==== GIVEN INFORMATION

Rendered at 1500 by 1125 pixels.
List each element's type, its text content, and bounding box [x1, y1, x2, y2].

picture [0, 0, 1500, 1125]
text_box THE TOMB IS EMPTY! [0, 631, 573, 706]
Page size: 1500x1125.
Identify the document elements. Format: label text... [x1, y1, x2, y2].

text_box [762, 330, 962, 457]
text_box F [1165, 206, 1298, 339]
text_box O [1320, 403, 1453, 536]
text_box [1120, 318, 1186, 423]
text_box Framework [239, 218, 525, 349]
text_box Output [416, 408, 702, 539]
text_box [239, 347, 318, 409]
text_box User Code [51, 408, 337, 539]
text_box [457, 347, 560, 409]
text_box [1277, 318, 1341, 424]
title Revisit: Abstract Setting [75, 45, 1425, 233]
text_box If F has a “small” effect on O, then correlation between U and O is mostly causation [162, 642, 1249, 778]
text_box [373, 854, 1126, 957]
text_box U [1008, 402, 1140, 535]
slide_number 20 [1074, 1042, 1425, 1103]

========
==== GIVEN INFORMATION

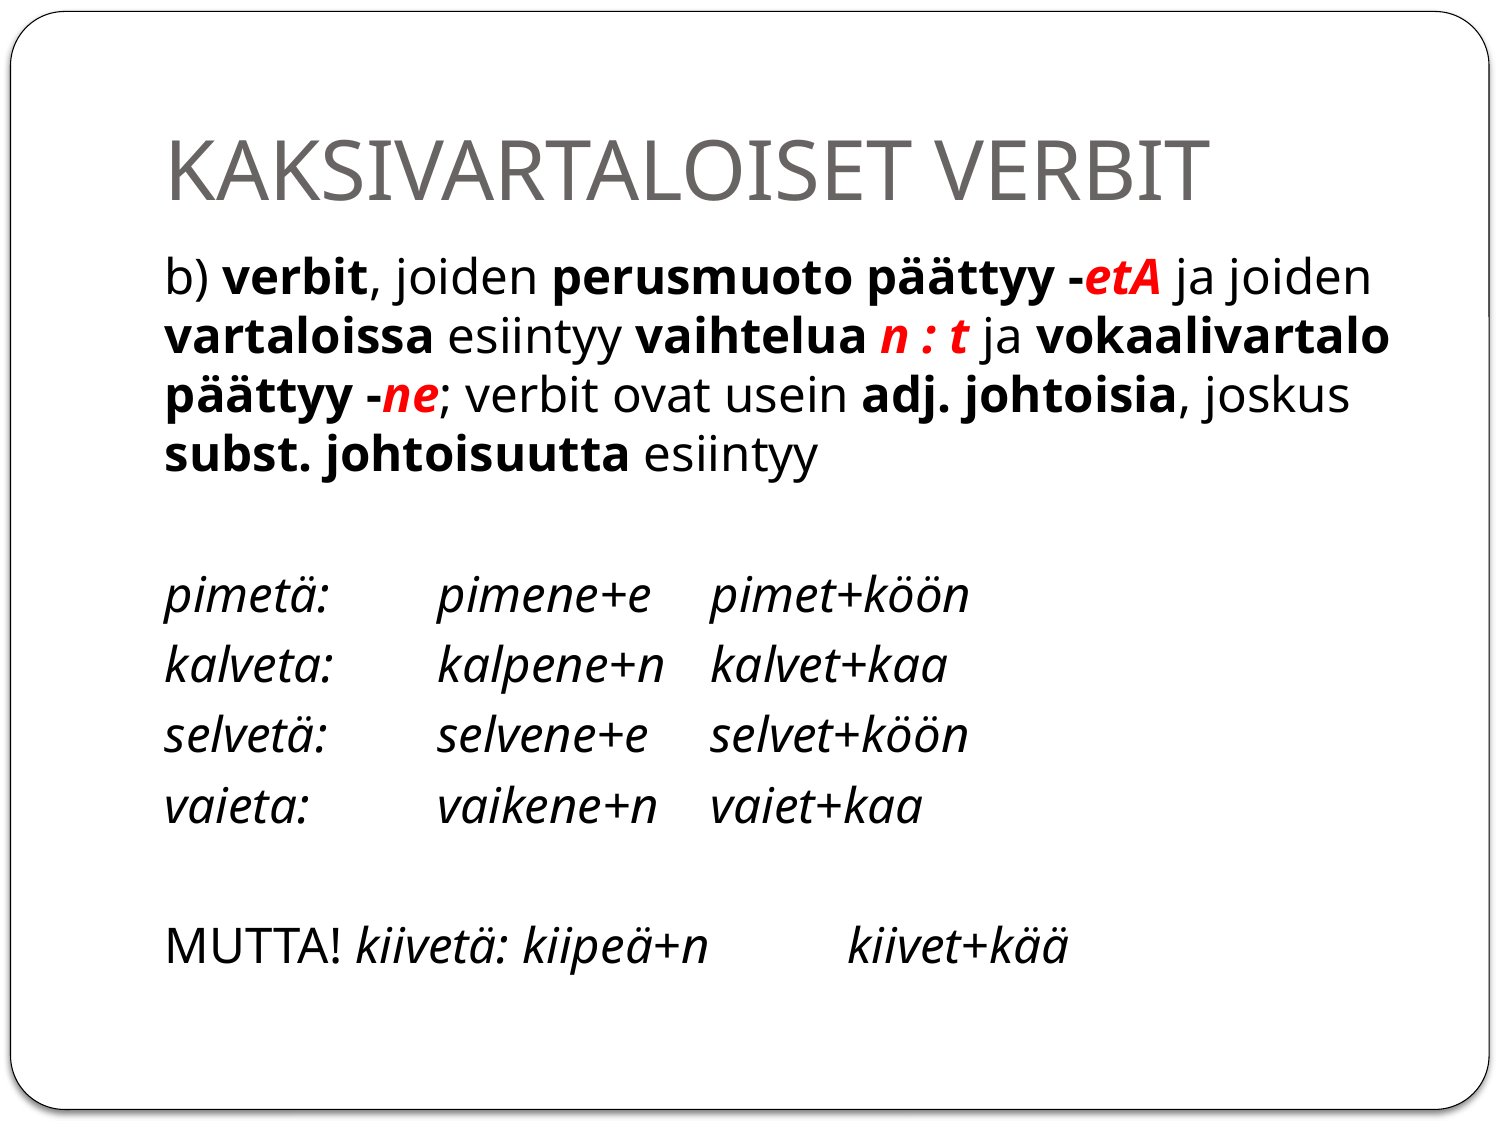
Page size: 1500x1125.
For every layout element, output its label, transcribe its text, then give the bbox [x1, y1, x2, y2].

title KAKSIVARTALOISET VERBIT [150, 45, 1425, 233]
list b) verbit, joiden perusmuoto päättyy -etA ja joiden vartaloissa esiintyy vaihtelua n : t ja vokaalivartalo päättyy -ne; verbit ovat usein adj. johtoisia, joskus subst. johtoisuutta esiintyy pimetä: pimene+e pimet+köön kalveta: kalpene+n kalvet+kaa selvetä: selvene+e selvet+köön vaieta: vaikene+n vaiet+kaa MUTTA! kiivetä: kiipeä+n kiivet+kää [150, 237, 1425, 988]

========

ASSIGNMENT: Would you retype exactly the lines above, from the line with "Rendered at 1500 by 1125 pixels." to the line with "text_box [457, 347, 560, 409]", with both end lines kept and nothing more?

TASK RESULT:
Rendered at 1500 by 1125 pixels.
List each element's type, its text content, and bounding box [x1, y1, x2, y2].

picture [0, 0, 1500, 1125]
text_box THE TOMB IS EMPTY! [0, 631, 573, 706]
Page size: 1500x1125.
Identify the document elements. Format: label text... [x1, y1, x2, y2].

text_box [762, 330, 962, 457]
text_box F [1165, 206, 1298, 339]
text_box O [1320, 403, 1453, 536]
text_box [1120, 318, 1186, 423]
text_box Framework [239, 218, 525, 349]
text_box Output [416, 408, 702, 539]
text_box [239, 347, 318, 409]
text_box User Code [51, 408, 337, 539]
text_box [457, 347, 560, 409]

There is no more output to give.